Menurut Naim, dalam proses negosiasi, utusan Trump disebut telah menyampaikan sejumlah komitmen penting kepada Hamas. Di antaranya adalah janji untuk mendorong pencabutan blokade Gaza, membuka akses bantuan kemanusiaan, serta menyerukan gencatan senjata.
Hamas mengklaim bahwa komitmen tersebut disepakati sebagai bagian dari kesepakatan untuk membebaskan Alexander. Namun, setelah proses pembebasan dilakukan, pihak Amerika Serikat disebut tidak menindaklanjuti janji-janji tersebut. Naim menyatakan bahwa pemerintahan Trump justru mengabaikan kesepakatan yang telah dibuat.

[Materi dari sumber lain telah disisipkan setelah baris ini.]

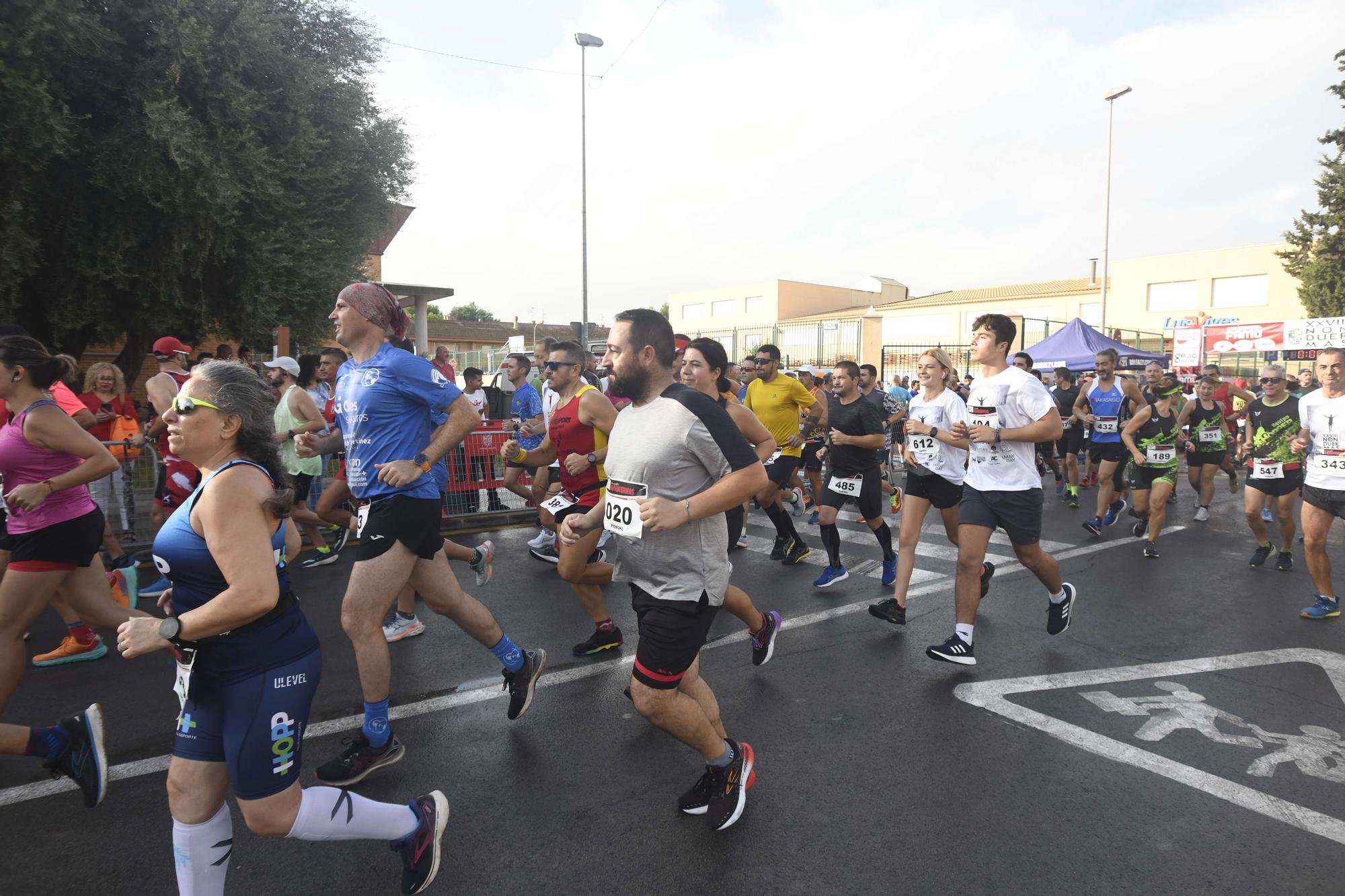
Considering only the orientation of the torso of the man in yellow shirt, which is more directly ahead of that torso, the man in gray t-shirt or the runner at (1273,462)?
the man in gray t-shirt

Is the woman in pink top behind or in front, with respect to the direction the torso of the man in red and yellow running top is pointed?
in front

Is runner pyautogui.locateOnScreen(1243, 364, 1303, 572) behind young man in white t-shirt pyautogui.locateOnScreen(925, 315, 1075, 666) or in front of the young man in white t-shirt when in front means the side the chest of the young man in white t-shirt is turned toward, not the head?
behind

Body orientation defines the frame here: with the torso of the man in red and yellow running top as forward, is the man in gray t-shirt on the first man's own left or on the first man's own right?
on the first man's own left

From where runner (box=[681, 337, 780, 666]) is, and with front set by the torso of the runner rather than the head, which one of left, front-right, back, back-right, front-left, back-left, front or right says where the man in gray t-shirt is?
front-left

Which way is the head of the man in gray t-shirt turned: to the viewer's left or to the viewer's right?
to the viewer's left

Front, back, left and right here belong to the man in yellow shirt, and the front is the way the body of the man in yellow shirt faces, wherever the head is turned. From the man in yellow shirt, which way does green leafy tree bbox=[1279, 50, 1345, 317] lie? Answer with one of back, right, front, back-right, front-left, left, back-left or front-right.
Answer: back

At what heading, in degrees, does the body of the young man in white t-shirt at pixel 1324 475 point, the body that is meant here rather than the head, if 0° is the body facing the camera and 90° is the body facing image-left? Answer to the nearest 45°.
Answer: approximately 45°

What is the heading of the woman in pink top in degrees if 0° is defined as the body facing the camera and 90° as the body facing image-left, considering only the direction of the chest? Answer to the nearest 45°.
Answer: approximately 90°

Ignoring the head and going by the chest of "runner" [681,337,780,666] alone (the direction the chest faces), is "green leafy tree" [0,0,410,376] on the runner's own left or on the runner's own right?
on the runner's own right

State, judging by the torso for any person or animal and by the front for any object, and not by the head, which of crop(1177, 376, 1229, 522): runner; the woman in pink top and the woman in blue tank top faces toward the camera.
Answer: the runner

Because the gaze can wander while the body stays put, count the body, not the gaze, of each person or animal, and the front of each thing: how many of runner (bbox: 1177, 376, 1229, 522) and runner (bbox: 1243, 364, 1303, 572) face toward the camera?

“Kami merasa dikhianati. Mereka membuang perjanjian ini ke tempat sampah,” ujar Naim dalam pernyataannya. Ia menambahkan, pengingkaran terhadap komitmen itu memperburuk krisis kemanusiaan di Gaza dan memperdalam ketidakpercayaan terhadap upaya diplomatik yang dijalankan oleh Amerika Serikat.
Sejauh ini, belum ada tanggapan resmi dari pihak Amerika Serikat terkait tuduhan tersebut. Ketegangan antara kedua pihak pun masih berlanjut, sementara publik menanti klarifikasi dari pihak yang dituduh.
Situasi ini menambah kompleksitas dalam dinamika diplomatik di Timur Tengah, khususnya menyangkut peran Amerika Serikat dalam upaya perdamaian dan penanganan krisis kemanusiaan di wilayah Gaza.